Sie ist als Kind auf Bäume geklettert, hat Bäche aufgestaut und ist mit ihren vier Brüdern den ganzen Tag draußen herumgetollt. Jetzt malt sie.

Reinbek. "Wir haben in der Natur herumgewühlt. Dabei hab' ich viel beobachtet und gesehen. All das Wurzelwerk und Geflecht spielt in meiner Malerei jetzt eine Rolle", sagt Ricky Winter.

Wer ihre Bilder anschaut, kommt nicht auf Anhieb darauf, dass ländliche Idylle und Naturerfahrung Inspiration waren. Auch Stormarns Landrat Klaus Plöger nicht, der mit Kreiskulturreferent Johannes Spallek auf seiner Sommertour das Atelier der Reinbekerin besucht hat.

Plöger schaut sich interessiert um. Er ist angetan. "Kann man das auch quer aufhängen?", kommt dann in gewohnt direkter Art seine Frage. Sie ist burschikos gestellt, aber berechtigt. Von Bäumen, Blättern oder Landschaft, die auf die Kindheitserfahrungen schließen ließen, ist nichts zu sehen. Zumindest nicht auf den ersten Blick. Mit Blumenbildern hat es zwar angefangen. Jetzt sind die Arbeiten der Reinbekerin abstrakt, farbintensiv, mit großer Geste auf die Leinwand gebracht.

"Aber zack und drauf - so einfach ist das nicht. Ich ziehe genaue Striche und setzte bewusst Farbpunkte in die Fläche", sagt Ricky Winter. Manchmal dauere ein Bild eine Nacht, manchmal drei Jahre - so wie das mit dem bezeichnenden Titel "Endlich".

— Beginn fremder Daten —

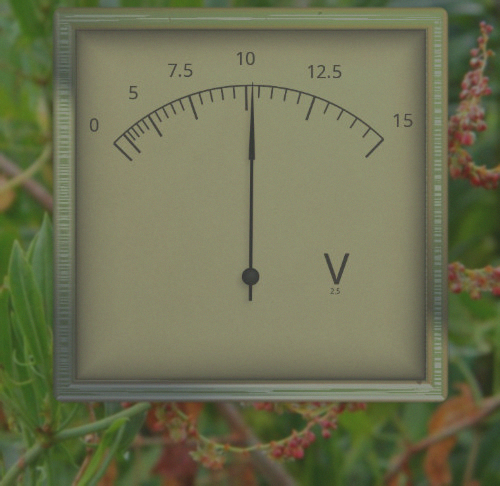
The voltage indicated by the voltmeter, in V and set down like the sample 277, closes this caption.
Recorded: 10.25
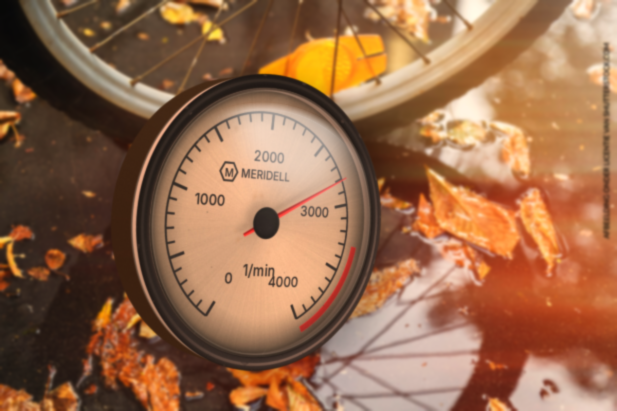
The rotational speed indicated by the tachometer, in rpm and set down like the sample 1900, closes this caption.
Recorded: 2800
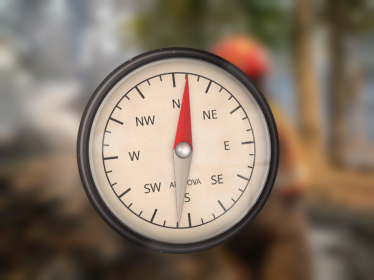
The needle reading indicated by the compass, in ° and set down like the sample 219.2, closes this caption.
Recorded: 10
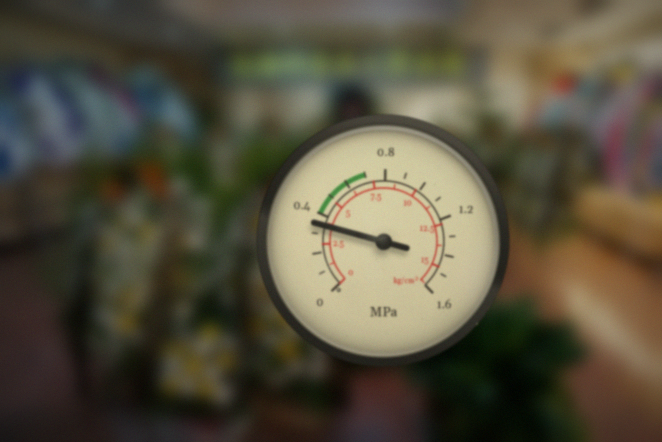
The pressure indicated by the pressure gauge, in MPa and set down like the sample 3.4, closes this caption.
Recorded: 0.35
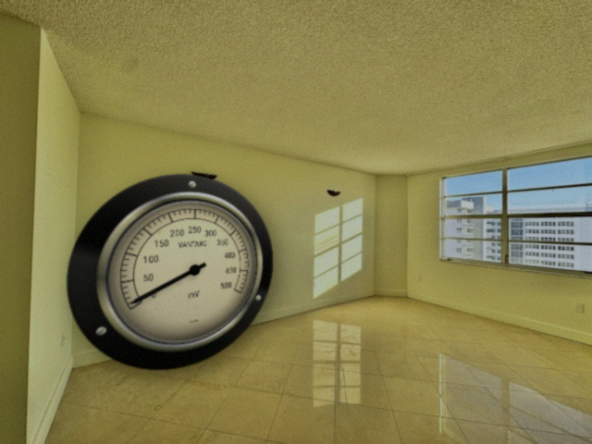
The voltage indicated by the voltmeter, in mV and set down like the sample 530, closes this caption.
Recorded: 10
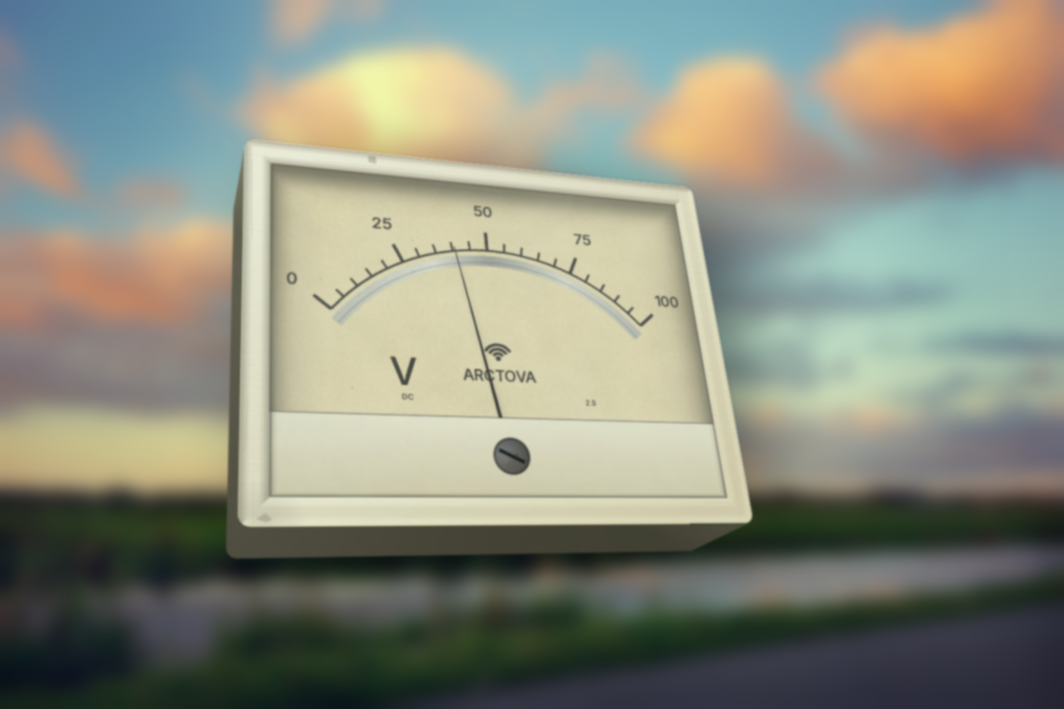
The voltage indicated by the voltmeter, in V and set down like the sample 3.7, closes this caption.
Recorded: 40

Vom Herumtollen auf dem elterlichen Bauernhof im Sauerland bis zum Malen dieser großformatigen, starken Acrylbilder sind Jahre vergangen. Die Heirat, mehrere Umzüge und die Geburt ihrer Kinder liegen dazwischen. Ricky Winter ist einen langen Weg gegangen, um an ihr Ziel zu kommen. Dafür gibt es jetzt auch keine Alternative mehr.

Malerei, das ist es. Dabei wollte sie eigentlich Designerin werden, besuchte mangels einer Ausbildungsstelle stattdessen die Hauswirtschaftsfachschule und studierte schließlich Ökotrophologie. "Meine Abschlussarbeit habe ich über Fettstoffwechsel geschrieben", sagt Ricky Winter. Aus dem Mund dieser Frau, die auch Papierkunst macht, ihre Farben selbst anmischt und nachmittags ab vier bis weit nach Mitternacht malt und malt, klingt das fast wie Ironie des Schicksals. Sie hat es allerdings gemeistert und ihrem Leben die entscheidende Wende gegeben.

Kann sie von ihrer Kunst leben? "Nein", kommt die offene Antwort. Ein Problem ist das zwar nicht. Es gibt noch den Ehemann, der das Geld verdient. Aber sich in den Elfenbeinturm zurückziehen, das will Ricky Winter auch nicht. So sprach sie Plöger bei einer Ausstellung im Ahrensburger Marstall an und lud ihn ein. Sie stellt auch aus. Zurzeit in der Alten Vogtei in Travemünde. Anja Es, die früher in Sandesneben wohnte und wirkte, leitet die Galerie gegenüber dem Anleger der Fähre zum Priwall. Landrat Plöger, zugleich Vorsitzender der Kulturstiftung der Sparkasse Holstein, war da. "Ich hab' in einer Ausstellung noch nie so viele Bilder auf einem Haufen gesehen, die mir gefallen haben", sagt er. Das lässt darauf hoffen, dass die Kulturstiftung vielleicht eines der Bilder ankauft. Rund 120 Werke sind schon in ihrem Besitz. Die neue Filiale der Sparkasse Holstein in Bad Oldesloe, mit ihren Ausstellungsflächen in der Galerie oben, böte genügend weiße Flächen. Im Oktober soll Eröffnung sein.

Plöger: "Vielleicht kauft ja auch die Sparkasse selbst etwas, aus ihrem Topf für Kunst am Bau." Oder der Landrat privat für seine Ferienwohnung? Dort könnte das Bild dann auch hoch oder quer hängen. Ganz wie es ihm gefällt.